WORK TASK: While reading through the material below, copy each line that holds the word "terceros".

>>

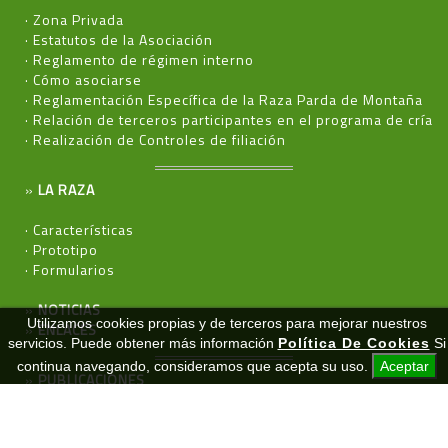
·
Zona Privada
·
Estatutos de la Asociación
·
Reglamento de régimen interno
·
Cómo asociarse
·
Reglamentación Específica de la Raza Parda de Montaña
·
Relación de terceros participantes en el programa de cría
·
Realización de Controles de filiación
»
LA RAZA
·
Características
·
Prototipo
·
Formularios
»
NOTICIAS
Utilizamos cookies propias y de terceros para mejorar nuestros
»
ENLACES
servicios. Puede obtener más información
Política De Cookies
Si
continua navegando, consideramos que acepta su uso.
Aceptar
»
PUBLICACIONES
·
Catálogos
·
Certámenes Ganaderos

<<
>>

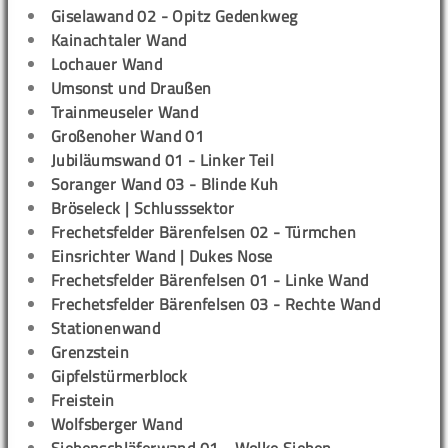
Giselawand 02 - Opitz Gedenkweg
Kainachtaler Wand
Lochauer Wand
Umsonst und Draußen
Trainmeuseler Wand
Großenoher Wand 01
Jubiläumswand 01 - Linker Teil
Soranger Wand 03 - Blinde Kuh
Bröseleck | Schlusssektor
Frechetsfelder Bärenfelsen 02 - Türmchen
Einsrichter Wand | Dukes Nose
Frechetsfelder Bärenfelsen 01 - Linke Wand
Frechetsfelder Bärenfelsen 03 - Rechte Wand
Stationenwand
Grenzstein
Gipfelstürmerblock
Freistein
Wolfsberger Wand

<<

COMPLETED TASK:
Relación de terceros participantes en el programa de cría
Utilizamos cookies propias y de terceros para mejorar nuestros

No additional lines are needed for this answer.